O PEDIDO » Transcreva, sem nenhuma alteração, todas as linhas dos registros abaixo.

[Entradas de dados armazenados]
==========
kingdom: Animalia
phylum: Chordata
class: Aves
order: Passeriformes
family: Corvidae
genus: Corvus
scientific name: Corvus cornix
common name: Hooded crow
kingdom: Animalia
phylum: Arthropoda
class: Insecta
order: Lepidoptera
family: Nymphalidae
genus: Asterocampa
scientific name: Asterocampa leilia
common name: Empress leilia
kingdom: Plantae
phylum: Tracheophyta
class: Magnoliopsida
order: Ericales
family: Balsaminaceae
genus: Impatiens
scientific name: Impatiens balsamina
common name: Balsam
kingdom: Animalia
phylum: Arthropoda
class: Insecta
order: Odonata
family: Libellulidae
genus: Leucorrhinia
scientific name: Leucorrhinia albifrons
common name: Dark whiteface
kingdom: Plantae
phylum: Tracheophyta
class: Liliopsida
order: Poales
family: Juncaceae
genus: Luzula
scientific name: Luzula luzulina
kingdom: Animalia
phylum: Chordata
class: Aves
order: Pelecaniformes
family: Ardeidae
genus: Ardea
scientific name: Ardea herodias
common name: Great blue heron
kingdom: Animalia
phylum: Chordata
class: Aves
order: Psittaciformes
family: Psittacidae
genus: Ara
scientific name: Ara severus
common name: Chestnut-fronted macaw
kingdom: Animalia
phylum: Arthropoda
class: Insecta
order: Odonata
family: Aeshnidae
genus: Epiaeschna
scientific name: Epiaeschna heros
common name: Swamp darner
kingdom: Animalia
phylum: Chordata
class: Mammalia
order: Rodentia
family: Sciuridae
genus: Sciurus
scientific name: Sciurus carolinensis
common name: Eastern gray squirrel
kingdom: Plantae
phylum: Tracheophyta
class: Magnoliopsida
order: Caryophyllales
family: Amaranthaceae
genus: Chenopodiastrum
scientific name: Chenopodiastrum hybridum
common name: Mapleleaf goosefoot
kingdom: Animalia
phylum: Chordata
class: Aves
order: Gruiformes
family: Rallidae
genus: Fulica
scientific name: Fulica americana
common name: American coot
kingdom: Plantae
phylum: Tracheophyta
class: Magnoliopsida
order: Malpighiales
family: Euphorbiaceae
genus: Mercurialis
==========
RESULTADO »
kingdom: Animalia
phylum: Chordata
class: Aves
order: Passeriformes
family: Corvidae
genus: Corvus
scientific name: Corvus cornix
common name: Hooded crow
kingdom: Animalia
phylum: Arthropoda
class: Insecta
order: Lepidoptera
family: Nymphalidae
genus: Asterocampa
scientific name: Asterocampa leilia
common name: Empress leilia
kingdom: Plantae
phylum: Tracheophyta
class: Magnoliopsida
order: Ericales
family: Balsaminaceae
genus: Impatiens
scientific name: Impatiens balsamina
common name: Balsam
kingdom: Animalia
phylum: Arthropoda
class: Insecta
order: Odonata
family: Libellulidae
genus: Leucorrhinia
scientific name: Leucorrhinia albifrons
common name: Dark whiteface
kingdom: Plantae
phylum: Tracheophyta
class: Liliopsida
order: Poales
family: Juncaceae
genus: Luzula
scientific name: Luzula luzulina
kingdom: Animalia
phylum: Chordata
class: Aves
order: Pelecaniformes
family: Ardeidae
genus: Ardea
scientific name: Ardea herodias
common name: Great blue heron
kingdom: Animalia
phylum: Chordata
class: Aves
order: Psittaciformes
family: Psittacidae
genus: Ara
scientific name: Ara severus
common name: Chestnut-fronted macaw
kingdom: Animalia
phylum: Arthropoda
class: Insecta
order: Odonata
family: Aeshnidae
genus: Epiaeschna
scientific name: Epiaeschna heros
common name: Swamp darner
kingdom: Animalia
phylum: Chordata
class: Mammalia
order: Rodentia
family: Sciuridae
genus: Sciurus
scientific name: Sciurus carolinensis
common name: Eastern gray squirrel
kingdom: Plantae
phylum: Tracheophyta
class: Magnoliopsida
order: Caryophyllales
family: Amaranthaceae
genus: Chenopodiastrum
scientific name: Chenopodiastrum hybridum
common name: Mapleleaf goosefoot
kingdom: Animalia
phylum: Chordata
class: Aves
order: Gruiformes
family: Rallidae
genus: Fulica
scientific name: Fulica americana
common name: American coot
kingdom: Plantae
phylum: Tracheophyta
class: Magnoliopsida
order: Malpighiales
family: Euphorbiaceae
genus: Mercurialis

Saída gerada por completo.